All single mothers know fear. And most of us struggle with serious issues of self-esteem for one reason or another. Wealthy people are not smarter, stronger, or in any way better than you. In fact, oftentimes they're just like you. In order to become wealthy, there are going to come points of great fear and great risk. When you are faced with doing something you have never done before, it's easier to doubt yourself and your abilities than it is to challenge them. In my case, I needed somebody else to believe in me so that I could start believing in myself. Thankfully, I wasn't able to talk myself out of it.


next: Open My Present -- in Front of Everyone!!
6 comments so far | Post a comment now
ivar February 17, 2009, 12:47 PM

How long did it take you to get your first listing?

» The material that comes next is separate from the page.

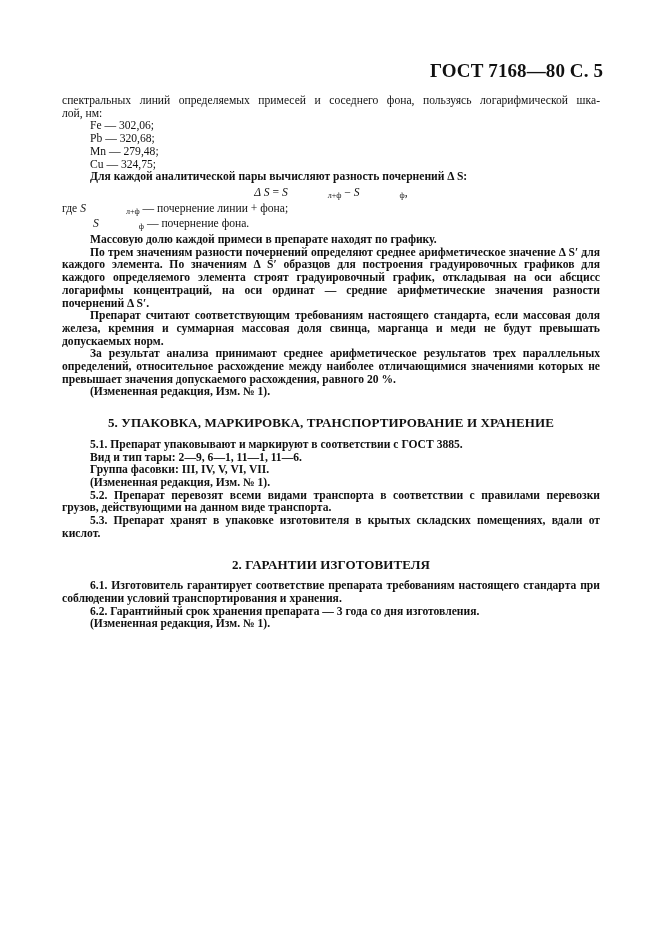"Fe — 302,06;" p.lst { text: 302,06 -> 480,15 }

Danielle February 17, 2009, 1:18 PM

Hi Ivar,

First listing… I think it was less than a month…
First closing… 7 months! That’s a whole different part of the story!

Selene February 17, 2009, 8:57 PM

I love it I love it. You are really motivating me Miss Hoston.

Nina February 18, 2009, 11:39 AM

What a wonderful inspiration this is to single mothers, thank you Danielle. I agree with you that wealthy people are just like anybody else, so what is stopping anyone from achieving their most potential? Go for it, ladies!!! -another proud single mother and business owner ;) Nina

Ann Strong February 21, 2009, 9:25 PM

“Someone to believe in you until you could believe in yourself …”

Great job, Danielle, of allowing yourself support in that way!